=== Study text ===

Peter Crane, whose cranedata.com website tracks the fund industry, said the comments from ICI reflected fears at some mutual funds that skittish customers will bolt.
“The ICI is trying get ahead of the shadow NAV story,” Crane said. Executives are right to urge calm, he added, since consumers typically do not keep track of other financial transactions beyond one penny, or $0.01.
“We live in a world of two decimal points. The third decimal point can concern you, but worrying about the fourth decimal point is ridiculous,” he said.
Money funds held $2.8 trillion as of January 19, down from a peak of $3.9 trillion in January 2009. Low interest rates have held back yields and led to outflows, forcing some fund companies to waive fees.
To date, the $1 NAV has been a sacrosanct selling point for money funds — and an Achilles’ heel in times of stress. At the depths of the financial crisis in 2008 the Reserve Primary Fund was not able to meet redemption requests because of its big holdings in the collapsed investment bank Lehman Brothers.
The fund “broke the buck” or reported a net asset level less than $1 per share, forcing it to liquidate.
Dozens of other funds also had trouble maintaining the $1 NAV, later studies showed. In response, the SEC adopted new rules to stabilize the funds, such as requiring them to hold certain percentages of highly-rated assets that can be sold quickly if necessary.
The SEC is also considering rules that would allow NAVs to float or not be tied to $1 per share value. The industry has resisted, worried it would lose customers.
Reid said the $1 NAV also means customers do not have to keep track of capital gains and makes it easier to complete the sale of fund shares within one day.
The mutual fund industry group ICI also issued a study on Tuesday finding it would take major market shifts to swing fund NAVs much above or below $1.
Short-term interest rates would have to rise more than 300 basis points in a single day to reduce a fund’s per-share value to $0.9950, for instance.
Changes in the price of the funds rarely provide an early warning of other troubles, the trade group said. In the week ending September 10, 2008 — days before the collapse of Lehman — 90 percent of prime money market funds the group studied had per-share market values within 5 basis points of $1.00, or between $0.9996 and $1.0005.
Last year, several fund companies put some extra cash into their money funds to lessen the likelihood they would have to report NAVs much below $1 under the new rules.

=== Provided data ===

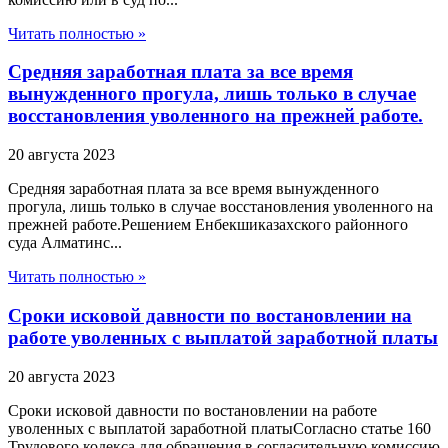
Читать полностью »
Средняя заработная плата за все время
вынужденного прогула, лишь только в случае
восстановления уволенного на прежней работе.
20 августа 2023
Средняя заработная плата за все время вынужденного
прогула, лишь только в случае восстановления уволенного на
прежней работе.Решением Енбекшиказахского районного
суда Алматинс...
Читать полностью »
Сроки исковой давности по востановлении на
работе уволенных с выплатой заработной платы
20 августа 2023
Сроки исковой давности по востановлении на работе
уволенных с выплатой заработной платыСогласно статье 160
Трудового кодекса для обращения в согласительную комиссию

===

> _Instruction 1_:
Name every organization mentioned in the money fund article, leaving out websites.
> _Instruction 2_:
Quote the whole listing of Russian-language page text word for word, omitting the picture.
The listing is unrelated to the money fund article.

> _Written answer 1_:
ICI, the SEC, the Reserve Primary Fund, and Lehman Brothers.

> _Written answer 2_:
Читать полностью »
Средняя заработная плата за все время
вынужденного прогула, лишь только в случае
восстановления уволенного на прежней работе.
20 августа 2023
Средняя заработная плата за все время вынужденного
прогула, лишь только в случае восстановления уволенного на
прежней работе.Решением Енбекшиказахского районного
суда Алматинс...
Читать полностью »
Сроки исковой давности по востановлении на
работе уволенных с выплатой заработной платы
20 августа 2023
Сроки исковой давности по востановлении на работе
уволенных с выплатой заработной платыСогласно статье 160
Трудового кодекса для обращения в согласительную комиссию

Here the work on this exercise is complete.